BMMA on CC 7.2 for hamming distance

Hello,

As far as I know the tensor cores in the GV100 chip only support floating point numerics (HMMA). The following article states, that the GV10B of the Jetson AGX Xavier also supports (U)INT8 (IMMA): https://developer.nvidia.com/blog/nvidia-jetson-agx-xavier-32-teraops-ai-robotics/

So the GV10B tensor cores are a bit like Turing tensor cores. That lead me to the following question:

The CUDA Toolkit 10.2 as in the current JetPack release supports BMMA experimentally, can the Jetson AGX Xavier perform these operations natively? Sadly, the CUDA docs are a bit lacking for compute capability 7.2 and there is no clear statement for this. Only 7.0 and 7.5 are mentioned explicitly as far as I can tell. If I missed something, I am happy to stand corrected :)

Background is that I want to accelerate the hamming distance between two matrices like AxN and NxB, where the distance of the nth col/row is popcount(a_n XOR b_n). That is exactly what the BMMA operation does as far as I understand.

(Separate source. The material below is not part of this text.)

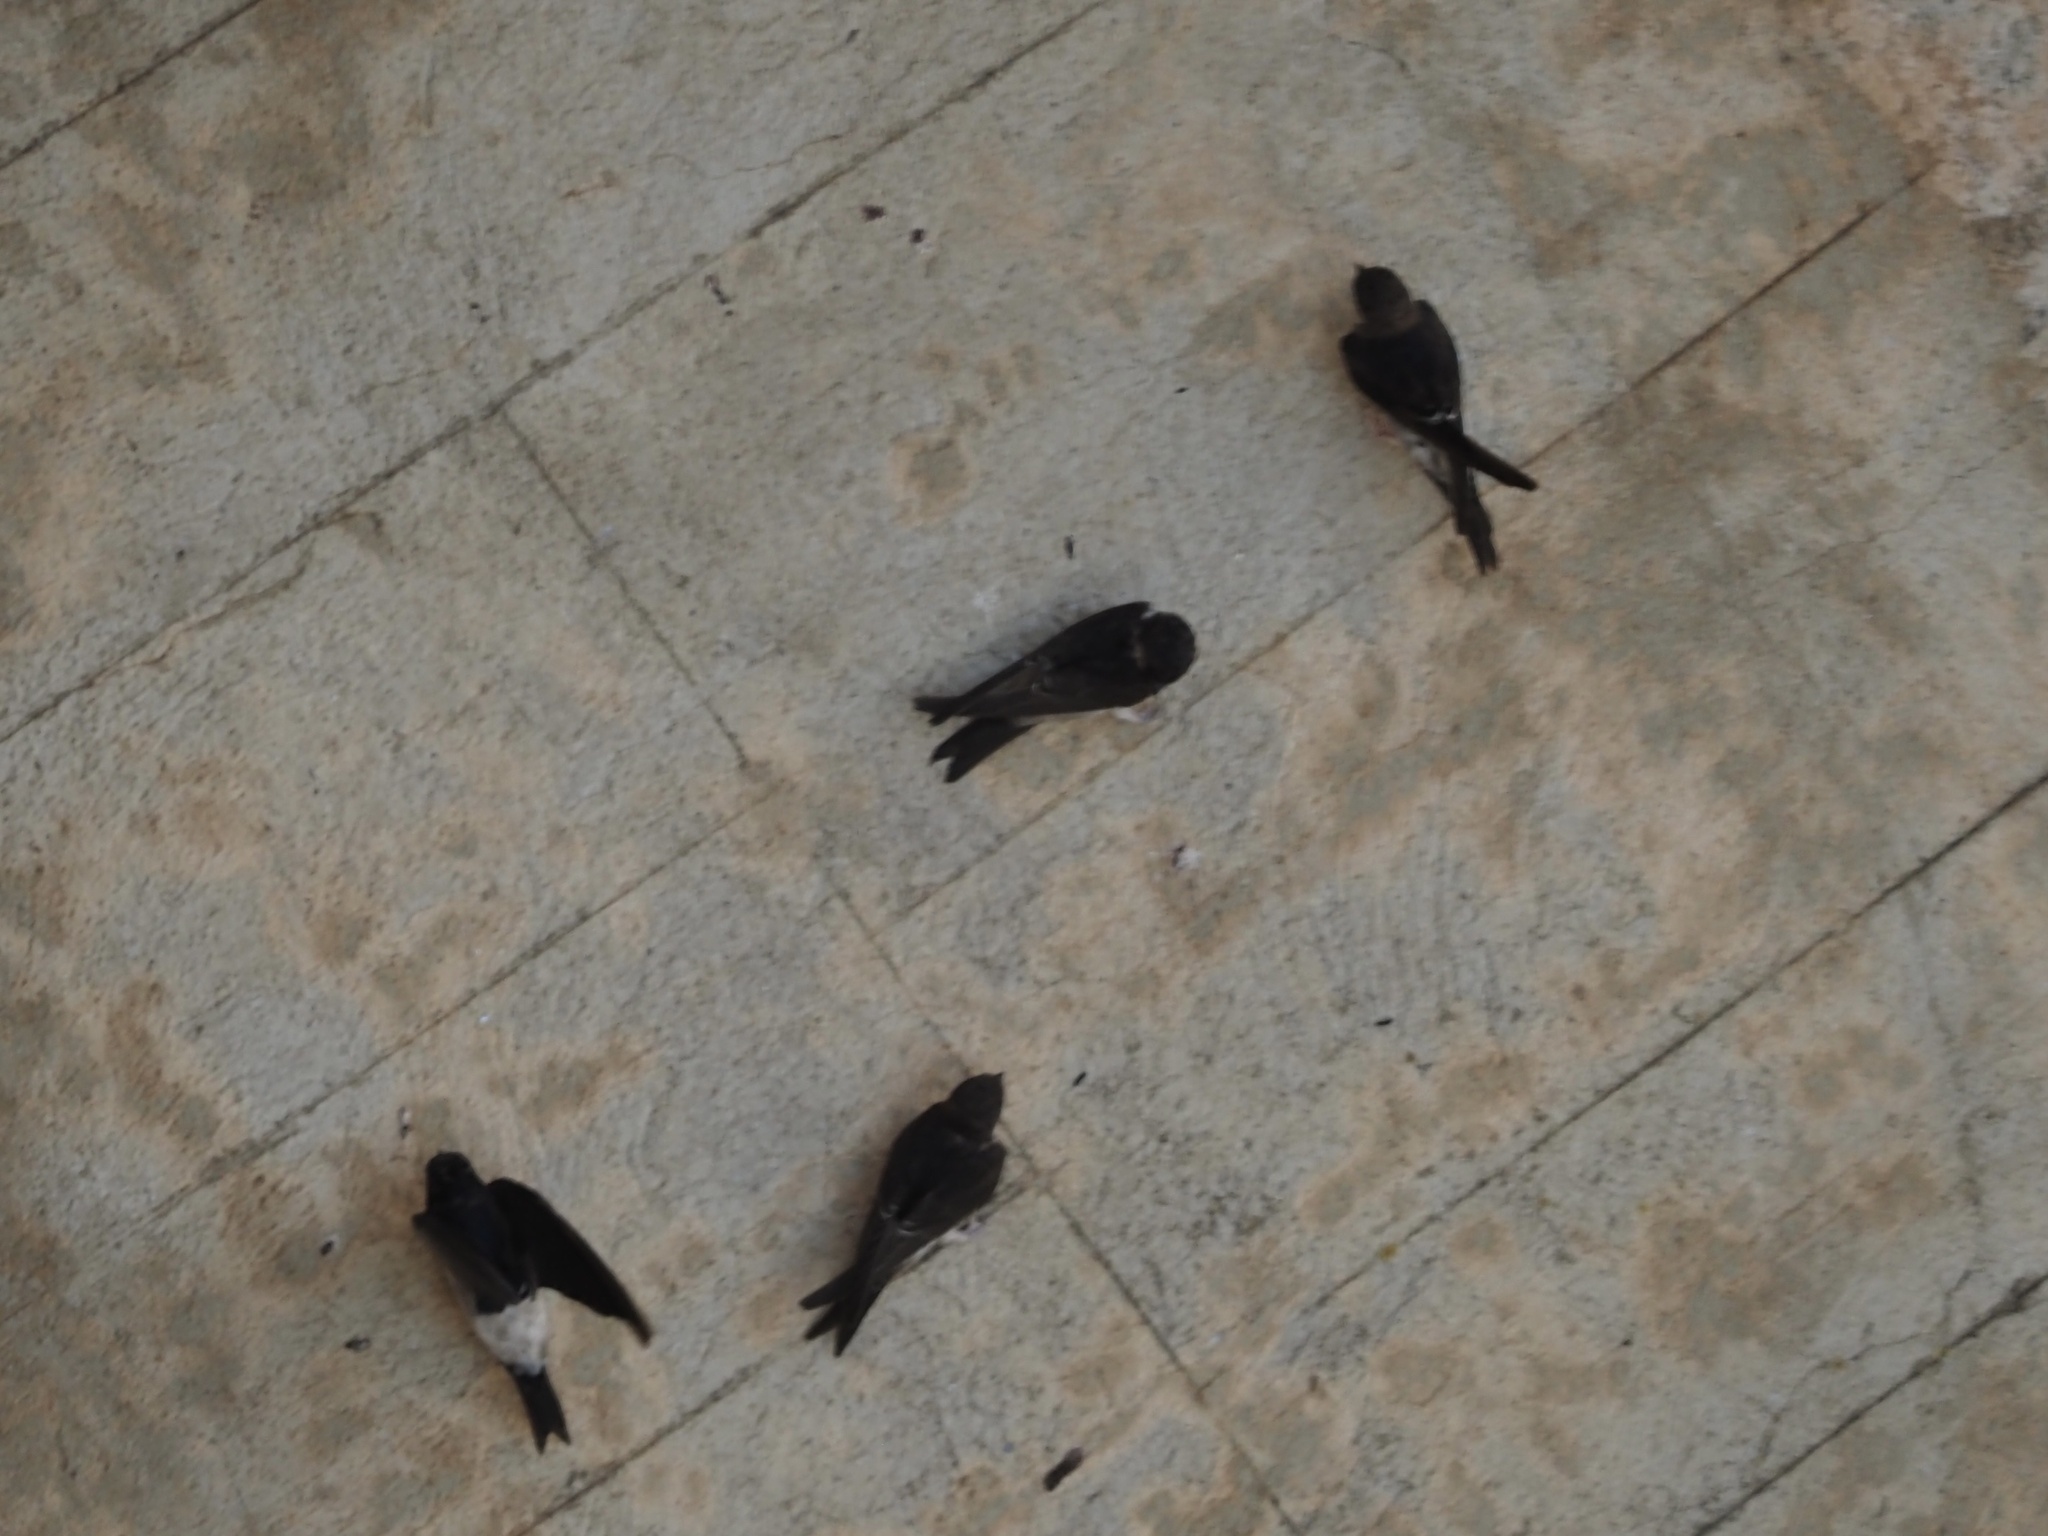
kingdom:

To answer my own question: The PTX ISA WMMA specification states that BMMA is not supported on the AGX/NX:

Target ISA Notes

Floating point wmma requires sm_70 or higher.
Integer wmma requires sm_72 or higher.
Sub-byte and single-bit wmma requires sm_75 or higher.
Double precision and alternate floating point precision wmma requires sm_80 or higher.

Hi,

As you said, BMMA is not supported on Xavier.
Xavier only support HMMA and IMMA.

Thanks.

Thank you for the confirmation. You wrote “currently”, does that mean that the functionality could be extended? I was assuming that this is a HW limitation.

Hi,

No. Sorry about the confusion.
BMMA requires a Turning GPU, but Xavier is Volta generation.

Thanks.